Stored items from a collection
[Start of Attachment]
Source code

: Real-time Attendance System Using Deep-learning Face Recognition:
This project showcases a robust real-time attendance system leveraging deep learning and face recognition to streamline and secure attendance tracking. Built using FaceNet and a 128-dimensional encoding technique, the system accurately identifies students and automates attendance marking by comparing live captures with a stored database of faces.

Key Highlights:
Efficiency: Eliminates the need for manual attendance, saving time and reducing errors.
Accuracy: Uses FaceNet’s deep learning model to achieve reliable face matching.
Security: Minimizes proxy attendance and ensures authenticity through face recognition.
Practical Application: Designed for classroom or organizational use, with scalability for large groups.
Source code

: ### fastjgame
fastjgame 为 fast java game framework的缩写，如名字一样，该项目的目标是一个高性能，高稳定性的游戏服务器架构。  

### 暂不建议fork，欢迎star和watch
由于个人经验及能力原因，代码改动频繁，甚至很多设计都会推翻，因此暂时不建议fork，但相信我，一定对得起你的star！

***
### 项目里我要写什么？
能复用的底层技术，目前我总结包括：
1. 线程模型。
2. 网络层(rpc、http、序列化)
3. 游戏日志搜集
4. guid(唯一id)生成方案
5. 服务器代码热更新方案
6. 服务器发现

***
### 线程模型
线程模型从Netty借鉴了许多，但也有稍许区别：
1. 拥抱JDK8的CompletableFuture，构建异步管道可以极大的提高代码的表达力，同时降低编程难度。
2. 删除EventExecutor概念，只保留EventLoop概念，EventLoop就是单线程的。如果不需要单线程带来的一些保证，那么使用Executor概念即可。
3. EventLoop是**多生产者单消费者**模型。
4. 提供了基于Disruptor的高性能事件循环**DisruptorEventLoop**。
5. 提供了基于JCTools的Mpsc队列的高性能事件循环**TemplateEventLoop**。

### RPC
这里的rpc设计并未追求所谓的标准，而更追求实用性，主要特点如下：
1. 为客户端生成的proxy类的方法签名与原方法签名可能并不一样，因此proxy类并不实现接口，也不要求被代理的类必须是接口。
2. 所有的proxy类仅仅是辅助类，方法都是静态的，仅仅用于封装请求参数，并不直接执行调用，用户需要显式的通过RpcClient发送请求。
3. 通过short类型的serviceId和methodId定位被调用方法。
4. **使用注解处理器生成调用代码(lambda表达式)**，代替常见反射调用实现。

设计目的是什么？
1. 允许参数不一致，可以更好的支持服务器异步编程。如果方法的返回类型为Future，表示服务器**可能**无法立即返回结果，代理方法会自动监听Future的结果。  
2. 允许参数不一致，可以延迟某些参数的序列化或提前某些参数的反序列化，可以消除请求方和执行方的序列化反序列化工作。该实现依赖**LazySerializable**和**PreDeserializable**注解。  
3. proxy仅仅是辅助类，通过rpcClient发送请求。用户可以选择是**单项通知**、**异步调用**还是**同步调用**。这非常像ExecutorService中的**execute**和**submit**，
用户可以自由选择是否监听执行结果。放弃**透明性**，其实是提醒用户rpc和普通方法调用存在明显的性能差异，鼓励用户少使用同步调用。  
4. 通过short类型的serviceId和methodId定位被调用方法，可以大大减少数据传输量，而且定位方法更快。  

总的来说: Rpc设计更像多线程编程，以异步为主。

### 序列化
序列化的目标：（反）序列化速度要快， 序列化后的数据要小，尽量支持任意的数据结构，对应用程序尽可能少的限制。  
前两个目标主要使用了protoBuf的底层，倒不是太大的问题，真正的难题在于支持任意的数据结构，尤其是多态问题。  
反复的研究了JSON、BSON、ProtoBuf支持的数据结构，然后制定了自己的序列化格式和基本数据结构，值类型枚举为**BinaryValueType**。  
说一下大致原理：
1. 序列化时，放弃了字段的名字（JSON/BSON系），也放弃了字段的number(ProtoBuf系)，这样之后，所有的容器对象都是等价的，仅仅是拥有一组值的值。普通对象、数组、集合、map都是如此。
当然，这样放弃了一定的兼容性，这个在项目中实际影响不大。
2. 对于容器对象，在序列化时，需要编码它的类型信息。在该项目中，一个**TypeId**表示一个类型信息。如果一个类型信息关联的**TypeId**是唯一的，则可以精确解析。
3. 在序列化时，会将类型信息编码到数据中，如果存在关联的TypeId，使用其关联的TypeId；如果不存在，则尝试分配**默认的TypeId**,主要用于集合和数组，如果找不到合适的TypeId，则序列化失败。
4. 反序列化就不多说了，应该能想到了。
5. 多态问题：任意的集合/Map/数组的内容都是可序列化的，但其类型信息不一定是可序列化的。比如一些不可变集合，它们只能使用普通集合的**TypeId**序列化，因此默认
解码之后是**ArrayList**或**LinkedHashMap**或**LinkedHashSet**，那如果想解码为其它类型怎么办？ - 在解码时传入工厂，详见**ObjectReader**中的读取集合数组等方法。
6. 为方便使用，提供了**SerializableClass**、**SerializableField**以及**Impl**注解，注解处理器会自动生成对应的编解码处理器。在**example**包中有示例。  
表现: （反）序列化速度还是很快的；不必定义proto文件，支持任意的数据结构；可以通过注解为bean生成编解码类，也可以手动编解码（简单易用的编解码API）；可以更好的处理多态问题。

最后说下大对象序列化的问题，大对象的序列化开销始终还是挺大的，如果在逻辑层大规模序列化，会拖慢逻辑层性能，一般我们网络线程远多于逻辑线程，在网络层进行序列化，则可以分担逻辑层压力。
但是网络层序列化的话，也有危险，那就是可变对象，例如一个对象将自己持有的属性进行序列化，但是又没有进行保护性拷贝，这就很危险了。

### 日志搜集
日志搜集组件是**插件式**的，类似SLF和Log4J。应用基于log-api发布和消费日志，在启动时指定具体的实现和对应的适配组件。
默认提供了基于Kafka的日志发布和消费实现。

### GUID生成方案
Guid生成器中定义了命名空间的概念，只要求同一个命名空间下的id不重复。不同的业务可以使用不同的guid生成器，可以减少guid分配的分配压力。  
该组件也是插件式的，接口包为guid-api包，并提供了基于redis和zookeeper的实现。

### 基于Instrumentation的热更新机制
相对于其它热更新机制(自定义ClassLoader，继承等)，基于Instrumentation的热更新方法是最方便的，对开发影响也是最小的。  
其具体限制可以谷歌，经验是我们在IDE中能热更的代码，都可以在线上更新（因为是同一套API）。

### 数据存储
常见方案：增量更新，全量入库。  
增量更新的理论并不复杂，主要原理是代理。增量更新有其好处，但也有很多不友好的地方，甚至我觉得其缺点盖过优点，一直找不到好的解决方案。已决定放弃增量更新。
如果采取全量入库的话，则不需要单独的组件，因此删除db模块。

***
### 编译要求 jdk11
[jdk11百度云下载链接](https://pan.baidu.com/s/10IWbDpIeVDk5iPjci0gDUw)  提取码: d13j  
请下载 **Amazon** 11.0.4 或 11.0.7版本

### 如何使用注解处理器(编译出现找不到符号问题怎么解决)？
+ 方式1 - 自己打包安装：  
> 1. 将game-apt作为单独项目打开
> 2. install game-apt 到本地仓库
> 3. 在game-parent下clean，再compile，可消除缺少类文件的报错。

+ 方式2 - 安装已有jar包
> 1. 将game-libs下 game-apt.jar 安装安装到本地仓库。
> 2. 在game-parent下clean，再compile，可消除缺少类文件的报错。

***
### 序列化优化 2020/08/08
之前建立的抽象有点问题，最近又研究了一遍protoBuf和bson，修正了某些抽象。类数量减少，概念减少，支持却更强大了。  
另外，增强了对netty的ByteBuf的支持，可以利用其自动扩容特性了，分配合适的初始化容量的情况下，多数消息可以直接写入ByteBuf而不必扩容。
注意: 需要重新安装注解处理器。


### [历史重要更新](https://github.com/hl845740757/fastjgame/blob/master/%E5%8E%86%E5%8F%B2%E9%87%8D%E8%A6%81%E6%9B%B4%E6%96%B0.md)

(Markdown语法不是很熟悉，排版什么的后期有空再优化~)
[End of Attachment]
Task description -
Write out exactly the lines that fall from the line with "5. 提供了基于JCTool" to the line with "2. 允许参数不一致，可以延" in the records above, keeping both ends.

Response area -
5. 提供了基于JCTools的Mpsc队列的高性能事件循环**TemplateEventLoop**。

### RPC
这里的rpc设计并未追求所谓的标准，而更追求实用性，主要特点如下：
1. 为客户端生成的proxy类的方法签名与原方法签名可能并不一样，因此proxy类并不实现接口，也不要求被代理的类必须是接口。
2. 所有的proxy类仅仅是辅助类，方法都是静态的，仅仅用于封装请求参数，并不直接执行调用，用户需要显式的通过RpcClient发送请求。
3. 通过short类型的serviceId和methodId定位被调用方法。
4. **使用注解处理器生成调用代码(lambda表达式)**，代替常见反射调用实现。

设计目的是什么？
1. 允许参数不一致，可以更好的支持服务器异步编程。如果方法的返回类型为Future，表示服务器**可能**无法立即返回结果，代理方法会自动监听Future的结果。  
2. 允许参数不一致，可以延迟某些参数的序列化或提前某些参数的反序列化，可以消除请求方和执行方的序列化反序列化工作。该实现依赖**LazySerializable**和**PreDeserializable**注解。  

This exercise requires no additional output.